Text under study:

+++

New Jersey Superior Court, Appellate Division

Decided: February 23, 1971.


Lewis, Matthews and Mintz. The opinion of the court was delivered by Lewis, P.J.A.D.


[113 NJSuper Page 419]

Plaintiff Swisscraft Novelty Co., Inc. (tenant) appeals from a summary judgment entered by the Law Division in favor of defendants Alad Realty Corp. and Commodore Realty Corp. (landlord).

In essence, this is a controversy between insurance companies, for the respective parties, as to which carrier is liable for losses sustained by the tenant resulting from water damage to its merchandise. As indicated in the 1962 assignment of lease to tenant, the roof of the demised premises had to be raised to accommodate the tenant's embroidery machinery. The landlord undertook to perform the work but allegedly failed to do it in a satisfactory manner in that some of the leaders required to carry water off the roof were not properly reconnected, and, as a result thereof, water accumulated on the roof and broke through the flashings, flooding the leaseholder's premises on September 16 and October 19, 1966. On the first occasion, the water damage to tenant's property was approximately $3,000. The landlord was immediately notified of the loss, and tenant was assured that the defective condition would be remedied. This was not done by October 19, 1966 when after another rainstorm, water again leaked through the roof and walls, causing an estimated $29,000 in damages to tenant's merchandise. Thereafter, the leak was repaired.

+++

Records shown:
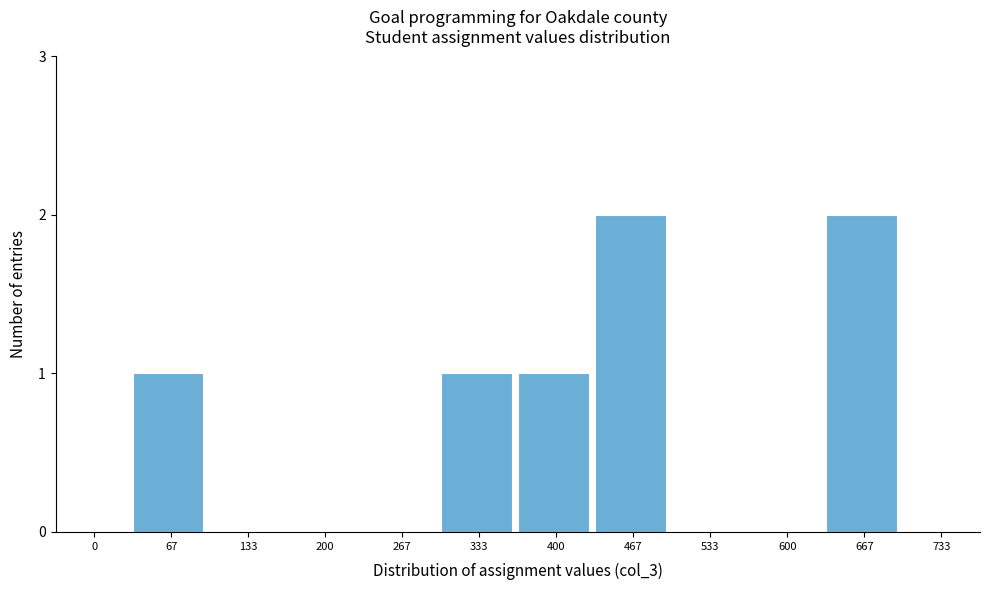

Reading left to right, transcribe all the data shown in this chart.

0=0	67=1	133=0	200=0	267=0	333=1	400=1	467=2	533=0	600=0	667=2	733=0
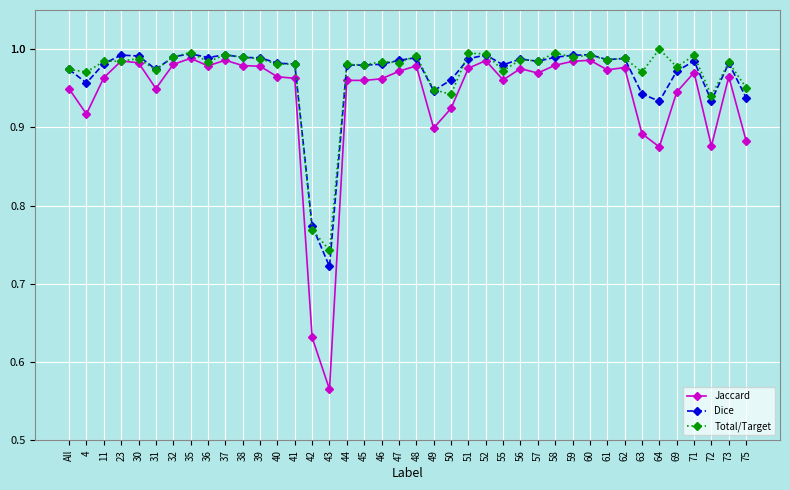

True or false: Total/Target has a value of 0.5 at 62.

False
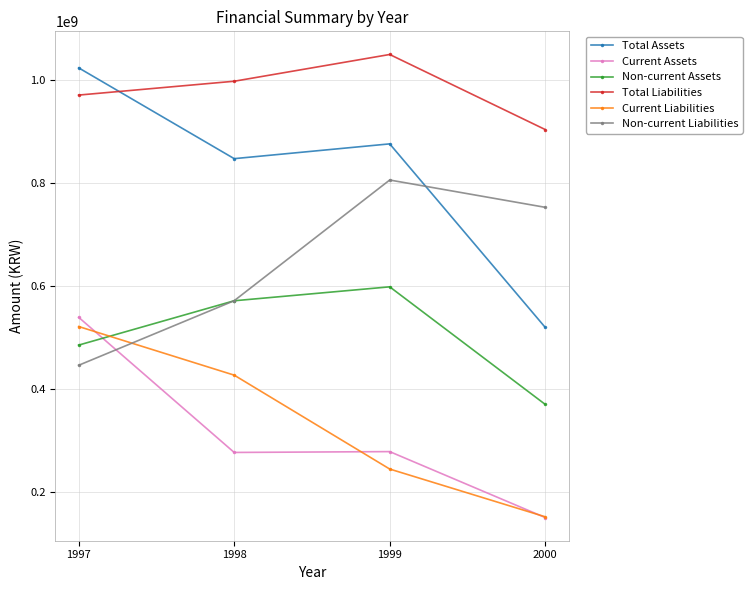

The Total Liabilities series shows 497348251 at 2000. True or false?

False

+++

Task to complete:
Answer these about the appellate opinion:
(a) On what date was the case decided?
(b) Why did the roof of the premises have to be raised?
(c) What was the estimated damage to the tenant's merchandise on October 19, 1966?
Nothing in the listing is needed here.

Result:
(a) February 23, 1971.
(b) To accommodate the tenant's embroidery machinery.
(c) $29,000.